Carl Stokes and Louis Stokes, Johnson’s cousins, inspired his interest in law. As a former mayor of Cleveland, Carl Stokes become the first Black man elected to helm a major American city in 1967. Louis Stokes was Ohio’s first Black congressman. He was elected in 1969 and served 15 terms, plus co-founded the Congressional Black Caucus and argued the infamous stop-and-frisk case Terry v. Ohio.

Johnson chose Georgetown University Law Center to spend time with Louis in the nation’s capital. He graduated in 1974 and began working as legislative counsel for the D.C. City Council, later becoming the leader of the city’s minority business affairs commission.

“I worked two blocks from the Supreme Court, walked the halls of Congress with my cousin and went to the National Press Club. I had very different perspective of politics,” Johnson says. “Politics is entertainment. Everybody wants their 15-minute sound bite and you don’t know if it’s real or if it’s not.”

In 1981, Johnson left government work to serve as his brother’s tour manager and lawyer. He honed his legal skills dealing with record companies and facing off against and alongside some of the country’s best known law firms. “There was a lot of learning on both sides,” he says.

After 10 years of traveling the world with James, Johnson wanted to return to more sturdy legal roots, so he hung a shingle in Buffalo and focused on personal injury cases. He also began building a name for himself as an artist, exhibiting paintings across the world from Florence and Argentina to Singapore and the 2019 London Art Biennale.

He credits his success to Abdias do Nascimento, the Brazilian painter, scholar, politician and civil rights leader. Years ago, people would compare Johnson to Nascimento, so he decided to contact him. “When I came to Brazil, he wanted to see my work, so I showed him and we clicked. We became very close friends. That’s why I’ve been able to show my art so many places,” Johnson says. “He basically carried me along as a mentor.”
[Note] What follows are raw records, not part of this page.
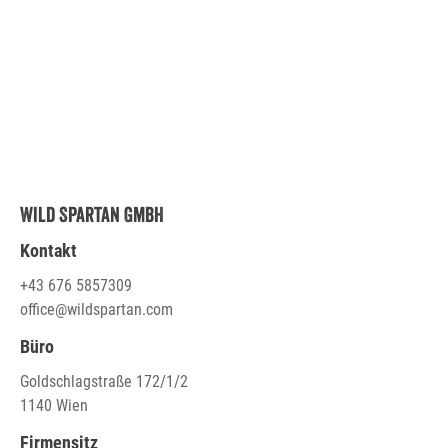
Wild Spartan GmbH
Kontakt
+43 676 5857309
office@wildspartan.com
Büro
Goldschlagstraße 172/1/2
1140 Wien
Firmensitz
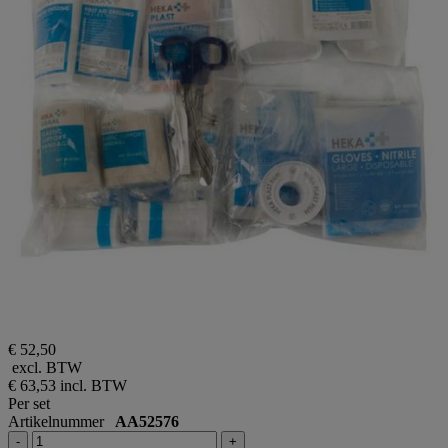
€ 52,50
excl. BTW
€ 63,53
incl. BTW
Per set
Artikelnummer
AA52576
-
+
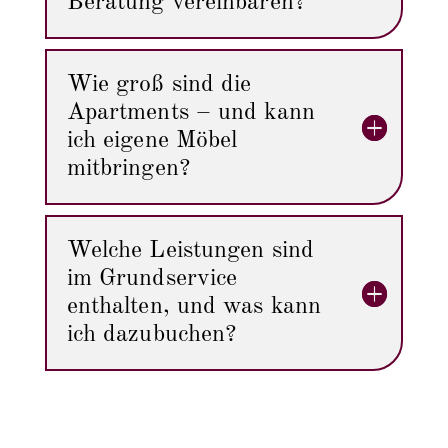
Beratung vereinbaren?
Wie groß sind die
Apartments – und kann
ich eigene Möbel
mitbringen?
Welche Leistungen sind
im Grundservice
enthalten, und was kann
ich dazubuchen?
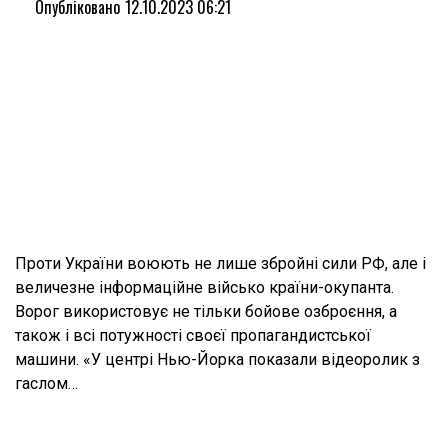
Опубліковано
12.10.2023 06:21
Проти України воюють не лише збройні сили РФ, але і
величезне інформаційне військо країни-окупанта.
Ворог використовує не тільки бойове озброєння, а
також і всі потужності своєї пропагандистської
машини. «У центрі Нью-Йорка показали відеоролик з
гаслом…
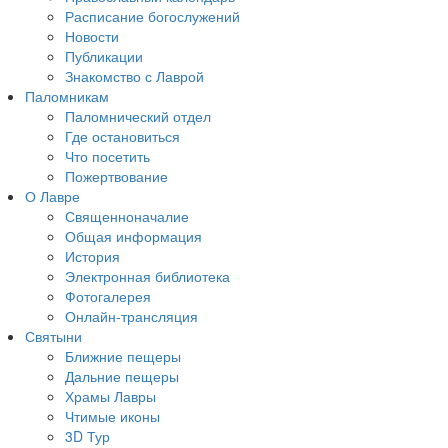
Расписание богослужений
Новости
Публикации
Знакомство с Лаврой
Паломникам
Паломнический отдел
Где остановиться
Что посетить
Пожертвование
О Лавре
Священноначалие
Общая информация
История
Электронная библиотека
Фотогалерея
Онлайн-трансляция
Святыни
Ближние пещеры
Дальние пещеры
Храмы Лавры
Чтимые иконы
3D Тур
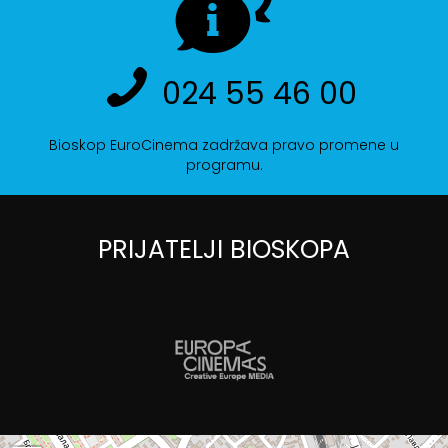
024 55 46 00
Bioskop EuroCinema zadržava pravo promene u
programu.
PRIJATELJI BIOSKOPA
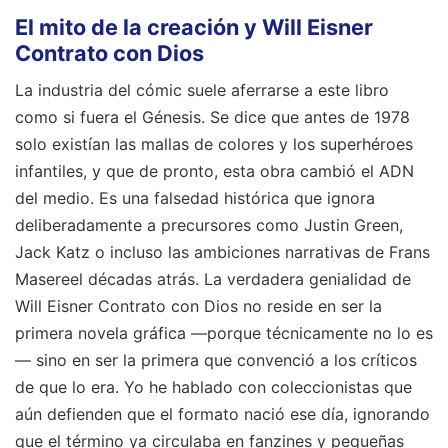
El mito de la creación y Will Eisner
Contrato con Dios
La industria del cómic suele aferrarse a este libro
como si fuera el Génesis. Se dice que antes de 1978
solo existían las mallas de colores y los superhéroes
infantiles, y que de pronto, esta obra cambió el ADN
del medio. Es una falsedad histórica que ignora
deliberadamente a precursores como Justin Green,
Jack Katz o incluso las ambiciones narrativas de Frans
Masereel décadas atrás. La verdadera genialidad de
Will Eisner Contrato con Dios no reside en ser la
primera novela gráfica —porque técnicamente no lo es
— sino en ser la primera que convenció a los críticos
de que lo era. Yo he hablado con coleccionistas que
aún defienden que el formato nació ese día, ignorando
que el término ya circulaba en fanzines y pequeñas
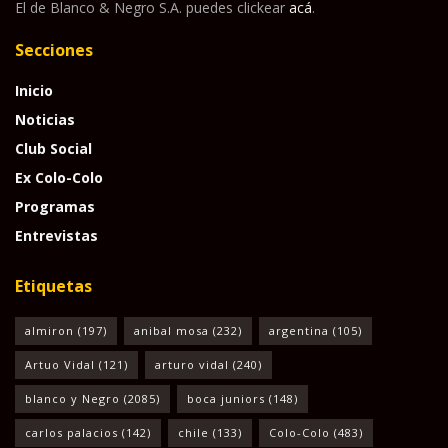
El de Blanco & Negro S.A. puedes clickear
acá
.
Secciones
Inicio
Noticias
Club Social
Ex Colo-Colo
Programas
Entrevistas
Etiquetas
almiron
(197)
anibal mosa
(232)
argentina
(105)
Artuo Vidal
(121)
arturo vidal
(240)
blanco y Negro
(2085)
boca juniors
(148)
carlos palacios
(142)
chile
(133)
Colo-Colo
(483)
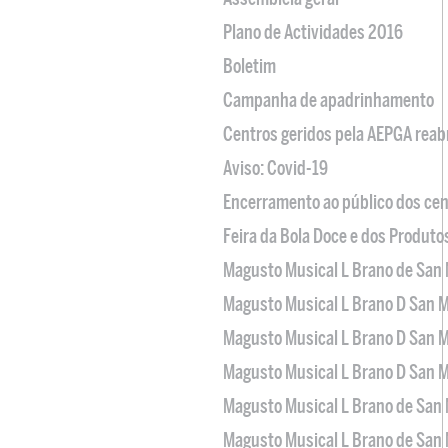
Plano de Actividades 2016
Boletim
Campanha de apadrinhamento
Centros geridos pela AEPGA reabr
Aviso: Covid-19
Encerramento ao público dos cen
Feira da Bola Doce e dos Produto
Magusto Musical L Brano de San 
Magusto Musical L Brano D San M
Magusto Musical L Brano D San M
Magusto Musical L Brano D San M
Magusto Musical L Brano de San 
Magusto Musical L Brano de San 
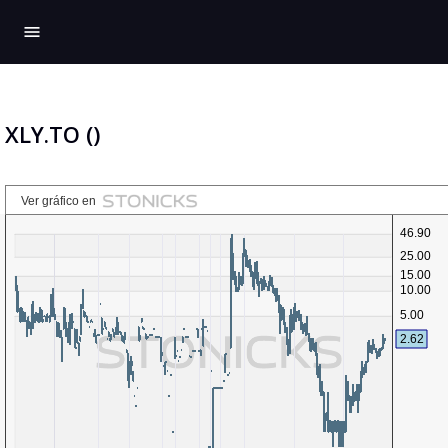
menu
XLY.TO ()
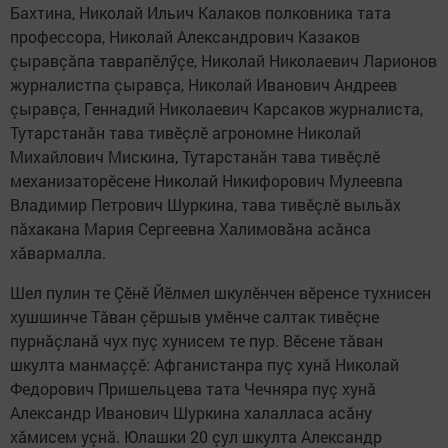
Бахтина, Николай Ильич Калаков полковника тата
профессора, Николай Александрович Казаков
çыравçăпа таврапӗлӳçе, Николай Николаевич Ларионов
журналистпа çыравçа, Николай Иванович Андреев
çыравçа, Геннадий Николаевич Карсаков журналиста,
Тутарстанăн тава тивӗçлӗ агрономне Николай
Михайлович Мискина, Тутарстанăн тава тивӗçлӗ
механизаторӗсене Николай Никифорович Мулеевпа
Владимир Петрович Шуркина, тава тивӗçлӗ выльăх
пăхакана Мария Сергеевна Халимовăна асăнса
хăвармалла.
Шел пулин те Çӗнӗ Йӗлмел шкулӗнчен вӗренсе тухнисен
хушшинче Тăван çӗршыв умӗнче салтак тивӗçне
пурнăçланă чух пуç хунисем те пур. Вӗсене тăван
шкулта манмаççӗ: Афганистанра пуç хунă Николай
Федорович Пришельцева тата Чечняра пуç хунă
Александр Иванович Шуркина халалласа асăну
хăмисем уçнă. Юлашки 20 çул шкулта Александр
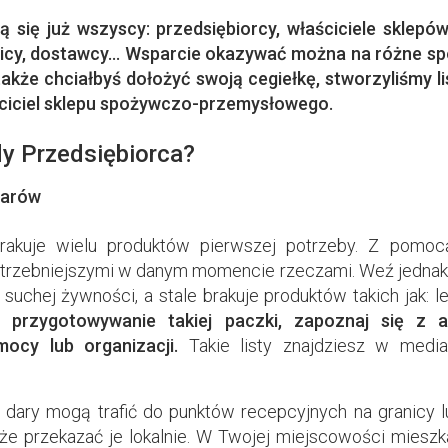
 się już wszyscy: przedsiębiorcy, właściciele sklepó
cy, dostawcy... Wsparcie okazywać można na różne s
y także chciałbyś dołożyć swoją cegiełkę, stworzyliśmy l
ciciel sklepu spożywczo-przemysłowego.
y Przedsiębiorca?
darów
brakuje wielu produktów pierwszej potrzeby. Z pomo
otrzebniejszymi w danym momencie rzeczami. Weź jednak
i suchej żywności, a stale brakuje produktów takich jak: l
 przygotowywanie takiej paczki, zapoznaj się z ak
ocy lub organizacji.
Takie listy znajdziesz w medi
 dary mogą trafić do punktów recepcyjnych na granicy 
e przekazać je lokalnie. W Twojej miejscowości mieszk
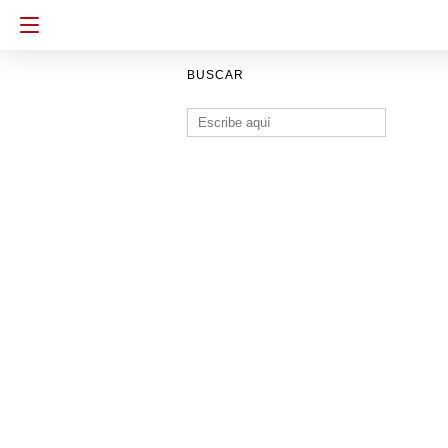
BUSCAR
Buscar:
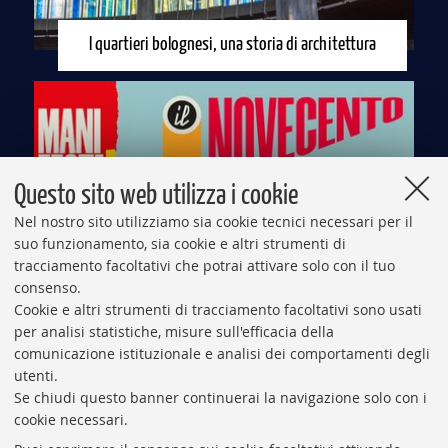
I quartieri bolognesi, una storia di architettura
Questo sito web utilizza i cookie
Nel nostro sito utilizziamo sia cookie tecnici necessari per il
suo funzionamento, sia cookie e altri strumenti di
tracciamento facoltativi che potrai attivare solo con il tuo
consenso.
Cookie e altri strumenti di tracciamento facoltativi sono usati
Torna “Manifesta”, la Cgil festeggia 120 anni
per analisi statistiche, misure sull'efficacia della
comunicazione istituzionale e analisi dei comportamenti degli
utenti.
Se chiudi questo banner continuerai la navigazione solo con i
cookie necessari.
VAI ALLA RUBRICA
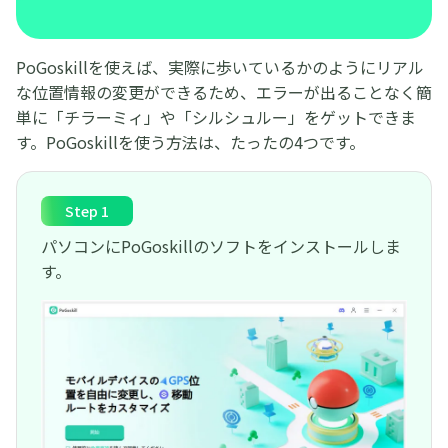
PoGoskillを使えば、実際に歩いているかのようにリアル
な位置情報の変更ができるため、エラーが出ることなく簡
単に「チラーミィ」や「シルシュルー」をゲットできま
す。PoGoskillを使う方法は、たったの4つです。
Step 1
パソコンにPoGoskillのソフトをインストールしま
す。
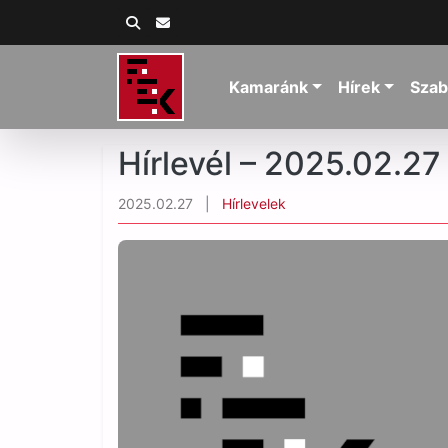
Kamaránk
Hírek
Szab
Hírlevél – 2025.02.2
2025.02.27
|
Hírlevelek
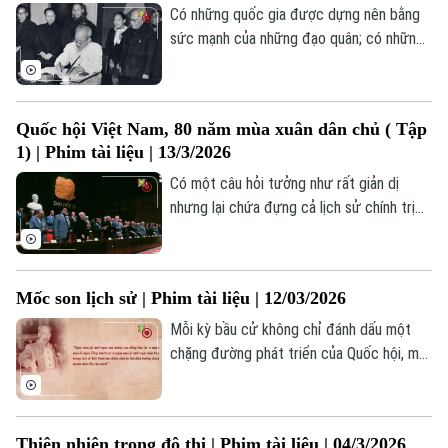
Có những quốc gia được dựng nên bằng
sức mạnh của những đạo quân; có những
quốc gia được hình thành từ những triều
đại kéo dài hàng trăm năm; nhưng cũng có
những quốc gia được xây dựng từ một
Quốc hội Việt Nam, 80 năm mùa xuân dân chủ ( Tập
điều tưởng như vô hình mà lại bền vững
1) | Phim tài liệu | 13/3/2026
hơn tất cả: niềm tin của nhân dân.
Có một câu hỏi tưởng như rất giản dị
nhưng lại chứa đựng cả lịch sử chính trị
của một dân tộc: quyền lực của một quốc
gia bắt đầu từ đâu? Từ sức mạnh của vũ
lực, từ quyền uy của một triều đại, hay từ
Mốc son lịch sử | Phim tài liệu | 12/03/2026
sự lựa chọn của nhân dân? Câu hỏi ấy
không phải đến tận hôm nay mới được
Mỗi kỳ bầu cử không chỉ đánh dấu một
đặt ra.
chặng đường phát triển của Quốc hội, mà
còn đánh dấu những mốc son chói lọi
trong lịch sử đấu tranh giành độc lập dân
tộc và xây dựng nhà nước “của dân, do
Thiên nhiên trong đô thị | Phim tài liệu | 04/3/2026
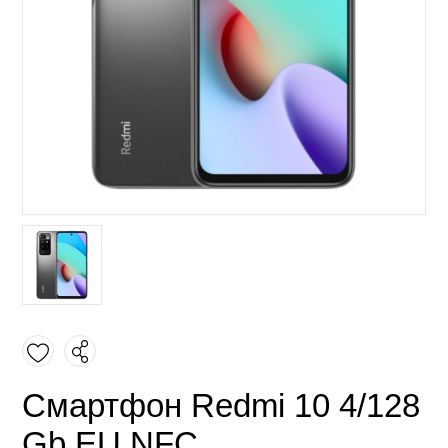
Смартфон Redmi 10 4/128
Gb EU NFC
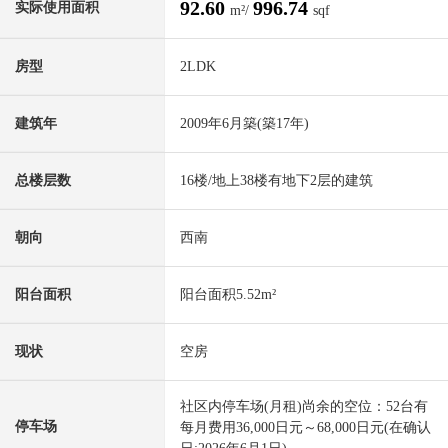
92.60
996.74
实际使用面积
m²/
sqf
房型
2LDK
建筑年
2009年6月築(築17年)
总楼层数
16楼/地上38楼有地下2层的建筑
朝向
西南
阳台面积
阳台面积5.52m²
现状
空房
社区内停车场(月租)尚余的空位：52台有
停车场
每月费用36,000日元～68,000日元(在确认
He describes his art as “electric primitive,” featuring Pan-African influences, geometric shapes and references to religion and royalty. His newest exhibition, LEROI: Living in Color, opens Nov. 11 at the Burchfield Penney Art Center at Buffalo State College and will run through March 2023.

In Johnson’s world, law, art and music each informs the other, but they don’t overlap. Mornings and weekends are for art. Weekdays, and some evenings, are for law.

“And if I’m tired of those things, I’ll do music,” he says. “They all flow very evenly because I have a level of competence in each one. I know what I have to do in all three of my life’s disciplines. The real part of art for me, for music, for law, is conceptualization. So I sit, and I conceptualize until I know where I’m going.”